SOURCE TEXT:
********
Huh !!! The Blush. Will I ever grow up? Will I ever stop getting passionate and emotional about the fairer sex?
Time : 6:00 am
What I was supposed to do : Sleep like a log on my cozy bed
What I did: Got up suddenly and was searching if someone was online
Mom's expression: Ah.. My kid ... He has got up so early .. He is becoming responsible. Work in the office.. work at home. Ah .. my kid!!
After 5 mins : The heart is quite disturbed that "she" is not online. A message is passed to the brain to shut down the comp and give some respite to the weary eyes. The body pulls the rug and goes back to sleep.
Mom's expression now : Oh.. he has slept again. Wonder why he got up at all?
I am not too concerned about what Mom thinks but I am about how passionate I get about some silly girl . ( This concern is very relevant because I silly girl doesnt have any idea about this nor is she passionate about me) . I usually have a sound sleep and it requires someone to put quite a bit of effort to wake me up. But the moment I get this thought of meeting this gal, the heart seems to take over. It makes sure that the brain is activated and wakes up in time. Wish I could do this before the bloody Computer Networks exam in the 7th sem. It wouldn't have flunked and would have freaked out in the 8th sem without repeating the course.
********
DATASET CONTENT:
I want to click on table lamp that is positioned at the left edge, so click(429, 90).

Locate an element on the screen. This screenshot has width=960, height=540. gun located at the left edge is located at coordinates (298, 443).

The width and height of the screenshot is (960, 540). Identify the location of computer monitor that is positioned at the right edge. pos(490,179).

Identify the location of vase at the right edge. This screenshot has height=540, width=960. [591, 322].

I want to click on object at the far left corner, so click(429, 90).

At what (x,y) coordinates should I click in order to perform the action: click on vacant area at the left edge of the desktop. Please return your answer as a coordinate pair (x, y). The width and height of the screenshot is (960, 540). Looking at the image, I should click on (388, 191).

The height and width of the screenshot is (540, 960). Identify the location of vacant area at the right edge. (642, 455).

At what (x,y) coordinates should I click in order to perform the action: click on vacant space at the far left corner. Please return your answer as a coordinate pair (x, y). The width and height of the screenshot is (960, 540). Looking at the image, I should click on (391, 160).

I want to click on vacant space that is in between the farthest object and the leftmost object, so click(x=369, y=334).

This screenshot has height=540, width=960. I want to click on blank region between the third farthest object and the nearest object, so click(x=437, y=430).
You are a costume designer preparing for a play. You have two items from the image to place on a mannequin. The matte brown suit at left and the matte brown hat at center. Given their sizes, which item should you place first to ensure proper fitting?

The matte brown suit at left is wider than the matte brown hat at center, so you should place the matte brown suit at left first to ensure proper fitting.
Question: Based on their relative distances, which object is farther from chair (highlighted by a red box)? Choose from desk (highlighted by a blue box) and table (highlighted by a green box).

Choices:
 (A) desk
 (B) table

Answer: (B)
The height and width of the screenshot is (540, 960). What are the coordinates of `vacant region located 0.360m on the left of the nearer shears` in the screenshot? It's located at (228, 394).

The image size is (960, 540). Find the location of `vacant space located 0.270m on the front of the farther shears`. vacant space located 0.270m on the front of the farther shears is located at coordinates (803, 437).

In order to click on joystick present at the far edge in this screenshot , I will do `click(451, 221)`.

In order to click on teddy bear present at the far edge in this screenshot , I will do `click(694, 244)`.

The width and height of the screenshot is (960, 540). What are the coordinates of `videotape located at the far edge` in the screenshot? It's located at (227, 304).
********
TASKS:
1) Translate this sentence from the blog post into Spanish: "I usually have a sound sleep and it requires someone to put quite a bit of effort to wake me up."
2) The blog post above logs the early morning in short lines, each opening with a label followed by a colon. List every such label.
3) Write the next few sentences of the blog post about waking early for a girl, picking up after its final sentence.

RESULTS FOR THE EXERCISE:
1) Normalmente duermo profundamente y hace falta que alguien se esfuerce bastante para despertarme.

2)
Time
What I was supposed to do
What I did
Mom's expression
After 5 mins
Mom's expression now

3)
Others guys seem to have matured quite a bit after college. They are either steady with someone or are busy with their work. I still seem to be the same confused soul . Flash back ... My thoughts when I was in the 3rd year ( Titled "In Love with love")
It was my first day of my long summer vacation. I was just out of school. I saw this girl moving into our opposite house and in a la "dil to pagal hai" style I was mesmerized as the lines "Somewhere, someone is made for you" came to my mind.It was love at first sight.(or second I don't exactly remember). I found that she was younger than me and so to befriend I used my "senior" tag. I started helpimg her academically and in whatever other way I could. Her interests started becoming my priorities and her birthday became the most auspicious day for my resolutions.This continued for one year. However she was as hard as kitply and did'nt respond.
I was now in my second year. I started to like a girl in our college who was of the traditional bholi type girl. (So what happened to the first???) After some time I felt that this girl was made for me. (First girl overwritten). Even the girl started liking me. But once after entrance exams were over we got ranks wide enough to separate us.(yeh u guessed it !!!she got a huge rank.Don't forget I am in a premier Engineering college ). As days passed by I got the feeling that this girl did'nt deserve me.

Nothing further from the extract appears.